McKenna: There are no notes.

Where do you two see yourselves in five years?

McKenna: I’m really hoping Pasadena.

Reino: Yeah, it’s a great neighborhood. You would be a great fit for Pasadena.

McKenna: I know. Thanks. Zach and I are a successful duo for many reasons, and one of them is that we share a front-facing humility and an inward monstrous cockiness.

Reino: Monstrous ego.

McKenna: Yeah, that we only show to each other and maybe our spouses — which is, “Yeah, we’ll probably have a Broadway musical. Yeah, we’ll probably also have a movie someday. We’ll probably win an Academy Award for best original song. These things will probably happen.” You have to have that delusion that you can do all those things.

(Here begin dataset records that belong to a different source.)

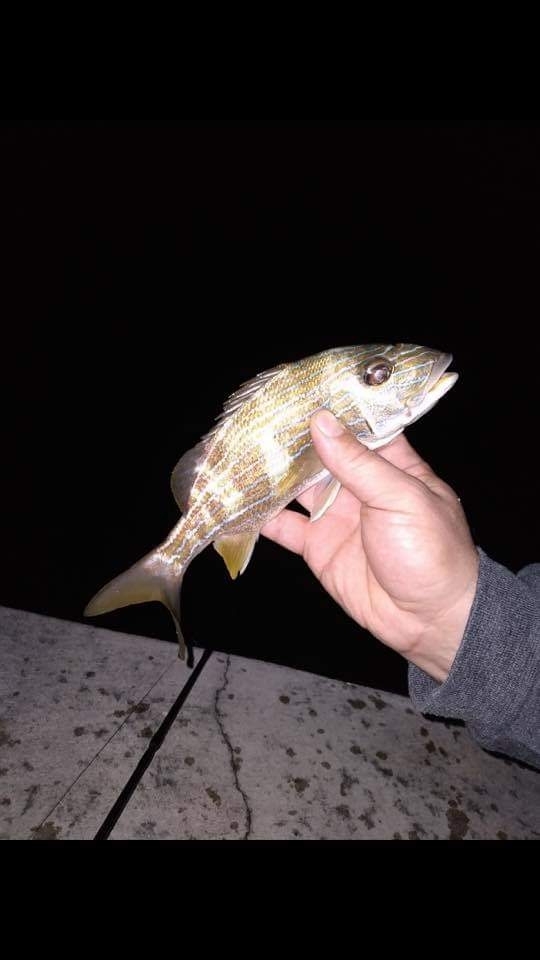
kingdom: Animalia
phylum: Chordata
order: Perciformes
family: Haemulidae
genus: Haemulon
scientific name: Haemulon sciurus
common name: Bluestriped grunt
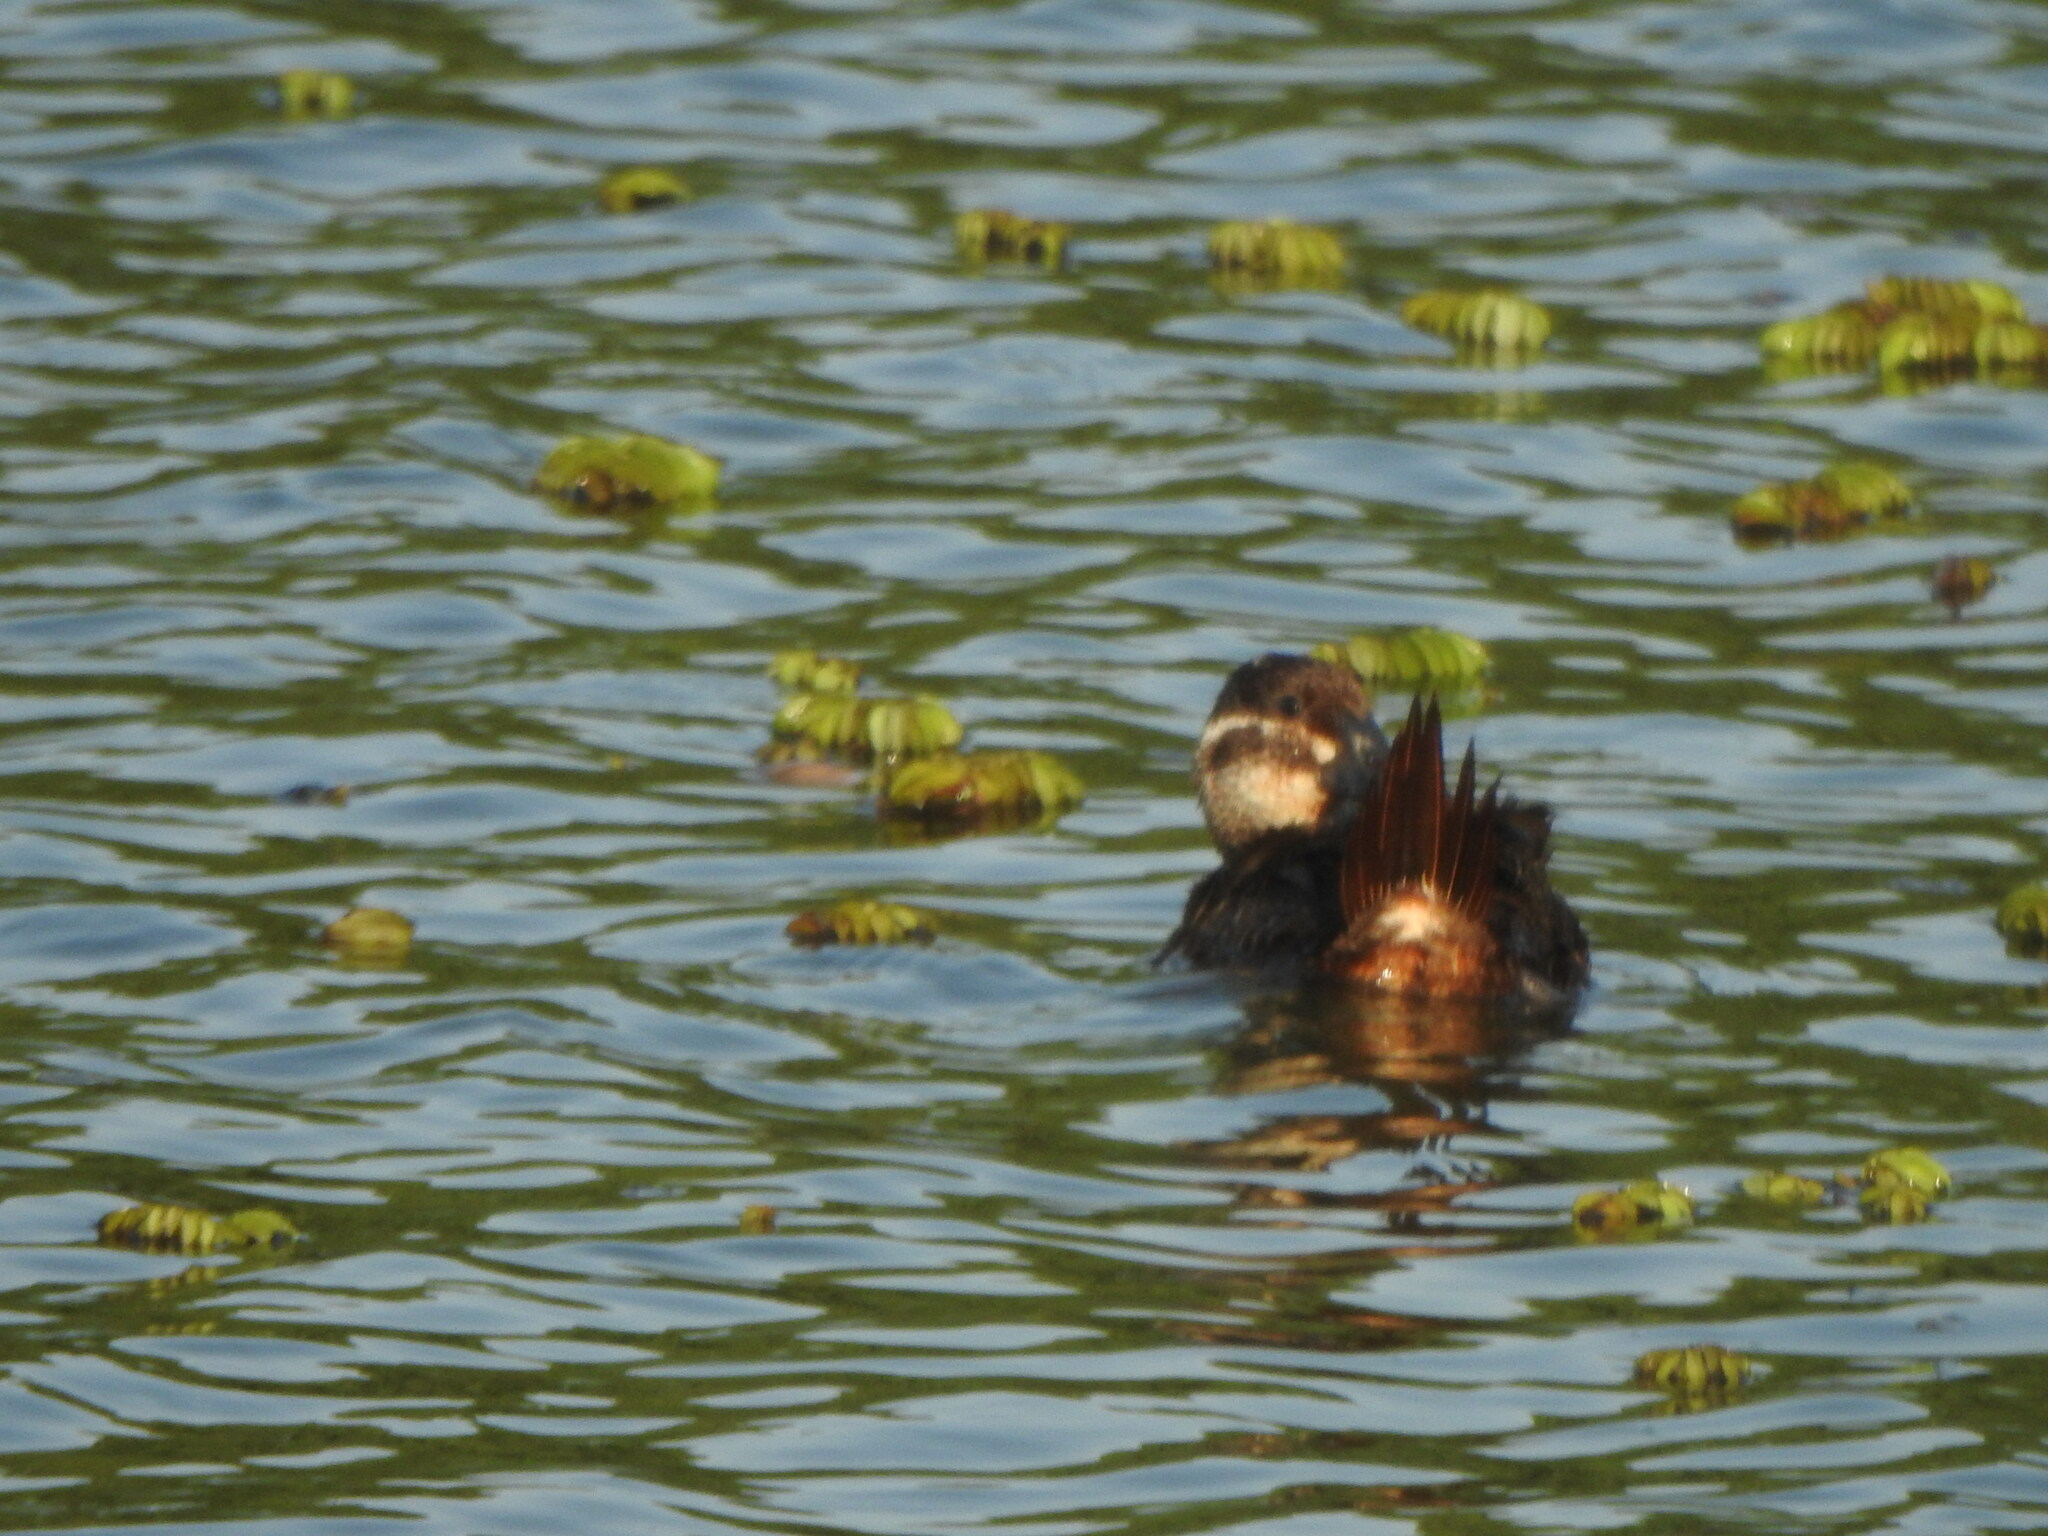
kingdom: Animalia
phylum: Chordata
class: Aves
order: Anseriformes
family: Anatidae
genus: Oxyura
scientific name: Oxyura vittata
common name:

Reino: The Mock Trial movie was a huge lesson that it’s important for creative professionals to seize the means of production and do it yourself and not have to wait for someone else to tell you yes. So, the five-year plan is to make more movies and musicals where no one can say, “No.”

This past year has been a real eye opener in terms of how much is possible. We spent the last six years building up a fan base with Off Book, and that fanbase then kickstarted this movie for us. We used that to go out to investors. They were like, “Oh, you’ve already got some money. We’ll give you some more.” Then hopefully we’ll deliver this movie that people will really, really like, and then that will open the next door and so on and so forth. So, houses in Pasadena, world domination, Broadway musical, several EGOTs maybe. We’ll see.